Work instruction: Each line of the entries that mentions the string "Bush" needs to be reported.

[Stored records]
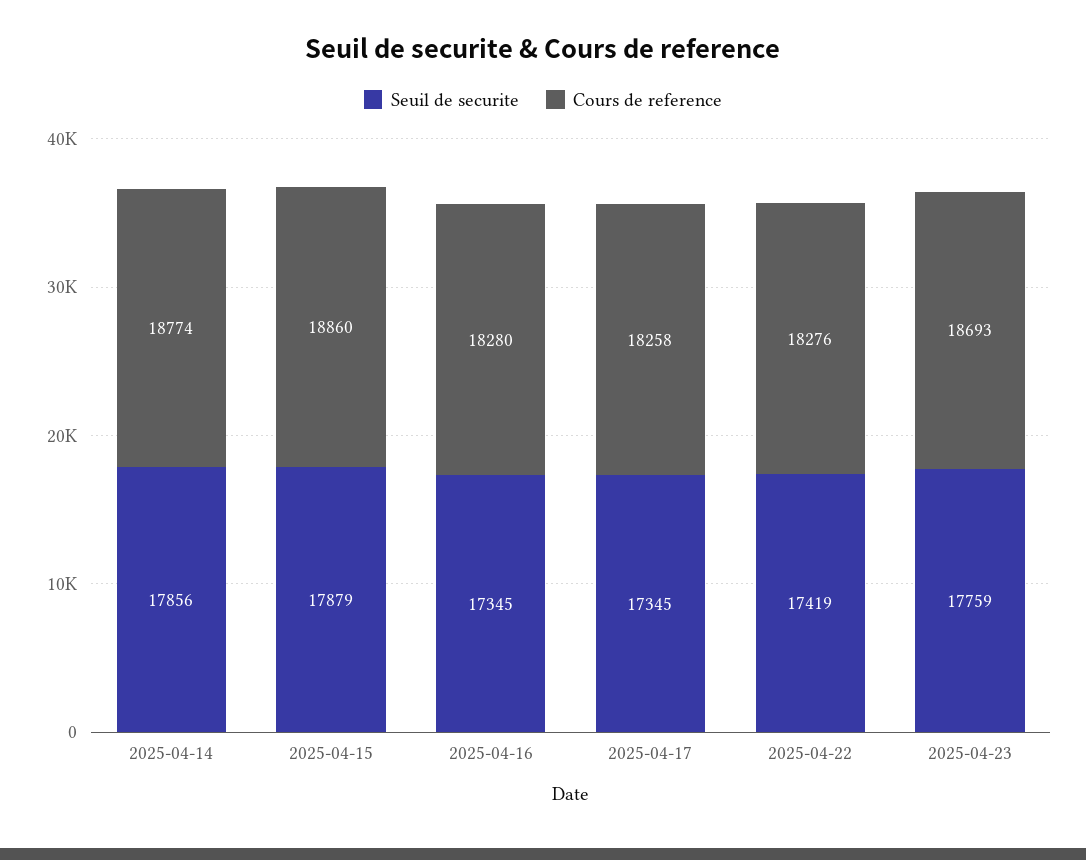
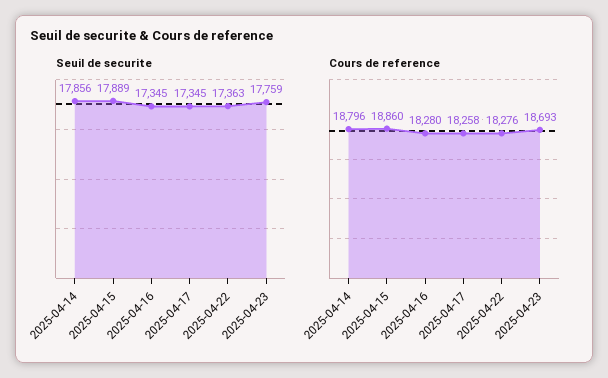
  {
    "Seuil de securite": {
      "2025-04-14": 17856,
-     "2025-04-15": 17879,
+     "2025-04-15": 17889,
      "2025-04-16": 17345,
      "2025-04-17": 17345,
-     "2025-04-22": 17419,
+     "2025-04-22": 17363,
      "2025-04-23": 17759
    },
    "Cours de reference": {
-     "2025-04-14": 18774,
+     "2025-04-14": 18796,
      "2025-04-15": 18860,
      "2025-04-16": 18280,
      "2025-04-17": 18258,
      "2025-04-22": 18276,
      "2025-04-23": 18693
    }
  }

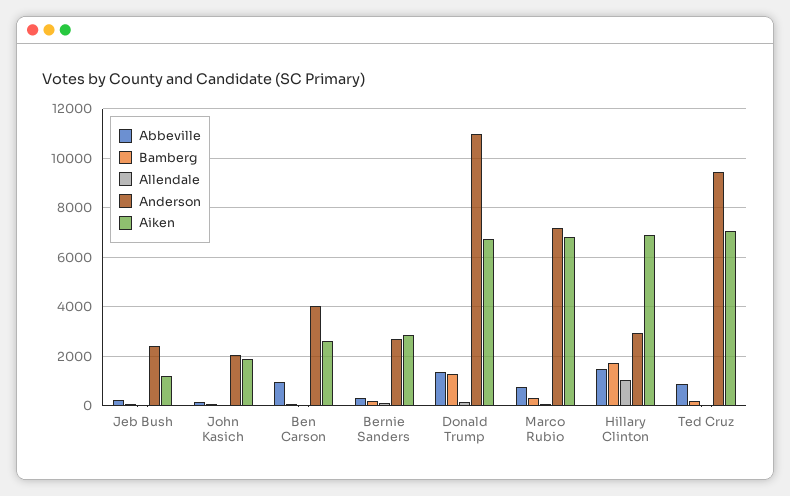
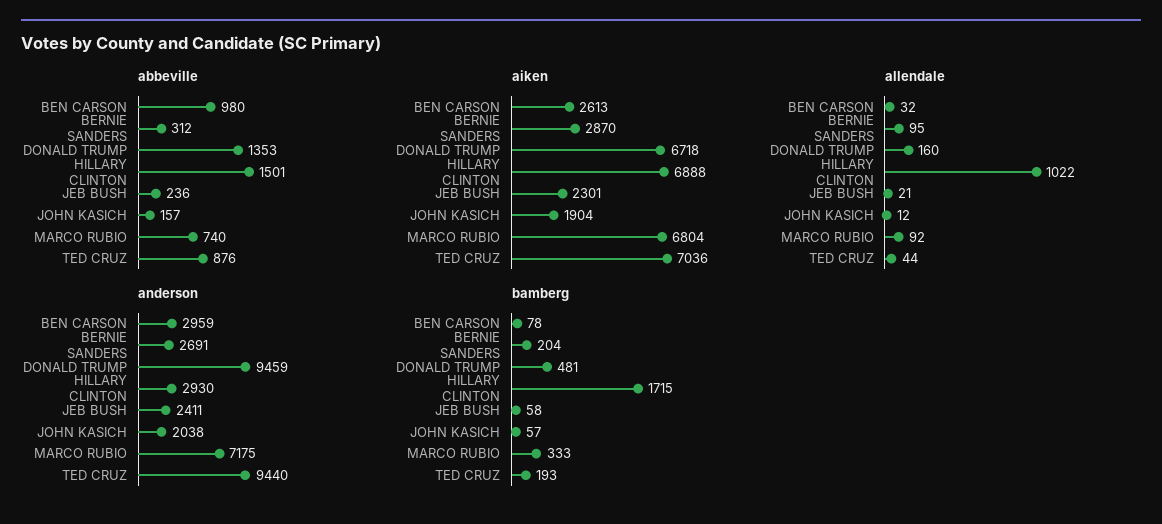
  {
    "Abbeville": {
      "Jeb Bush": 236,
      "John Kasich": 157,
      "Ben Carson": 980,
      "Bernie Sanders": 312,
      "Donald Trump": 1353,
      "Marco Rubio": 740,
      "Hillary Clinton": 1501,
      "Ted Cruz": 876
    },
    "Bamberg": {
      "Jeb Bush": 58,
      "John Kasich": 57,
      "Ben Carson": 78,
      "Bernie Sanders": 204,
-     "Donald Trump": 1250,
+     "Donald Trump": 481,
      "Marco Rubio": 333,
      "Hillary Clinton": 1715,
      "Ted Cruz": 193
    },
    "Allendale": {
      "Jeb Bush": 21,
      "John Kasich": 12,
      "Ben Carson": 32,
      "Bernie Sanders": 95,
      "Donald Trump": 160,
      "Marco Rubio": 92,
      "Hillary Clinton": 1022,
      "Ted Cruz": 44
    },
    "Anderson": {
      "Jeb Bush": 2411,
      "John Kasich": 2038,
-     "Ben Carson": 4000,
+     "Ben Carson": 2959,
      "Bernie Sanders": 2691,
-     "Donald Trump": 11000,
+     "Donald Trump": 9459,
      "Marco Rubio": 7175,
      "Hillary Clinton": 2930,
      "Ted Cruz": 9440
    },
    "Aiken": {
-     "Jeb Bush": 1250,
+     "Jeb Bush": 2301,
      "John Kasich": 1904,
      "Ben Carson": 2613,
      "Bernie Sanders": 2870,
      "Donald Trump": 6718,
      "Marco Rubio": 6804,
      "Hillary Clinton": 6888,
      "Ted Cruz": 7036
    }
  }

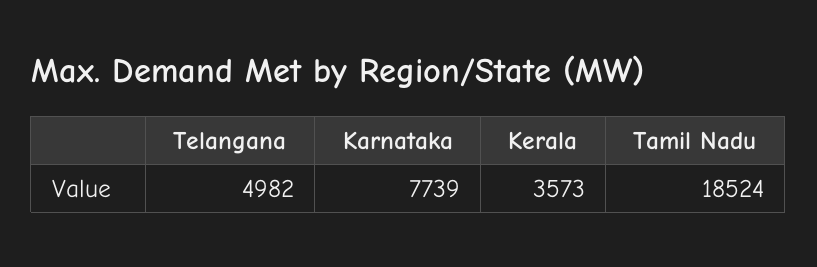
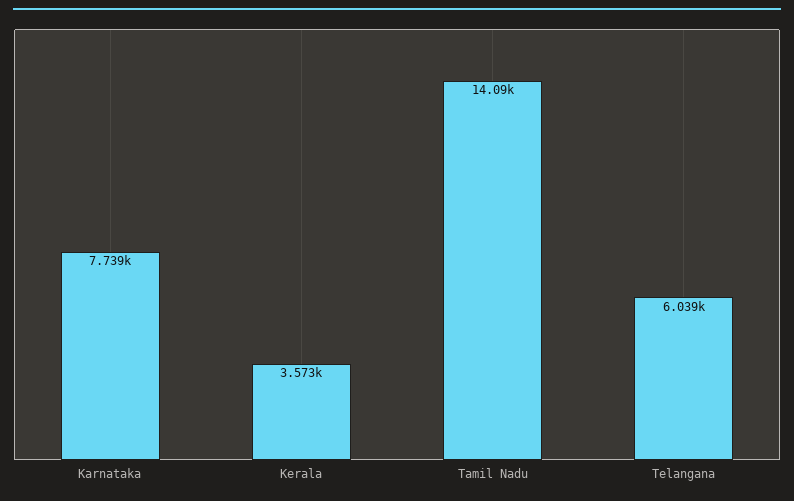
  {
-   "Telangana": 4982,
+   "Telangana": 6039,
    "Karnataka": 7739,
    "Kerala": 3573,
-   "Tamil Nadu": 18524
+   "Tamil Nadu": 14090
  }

Response:
      "Jeb Bush": 236,
      "Jeb Bush": 58,
      "Jeb Bush": 21,
      "Jeb Bush": 2411,
-     "Jeb Bush": 1250,
+     "Jeb Bush": 2301,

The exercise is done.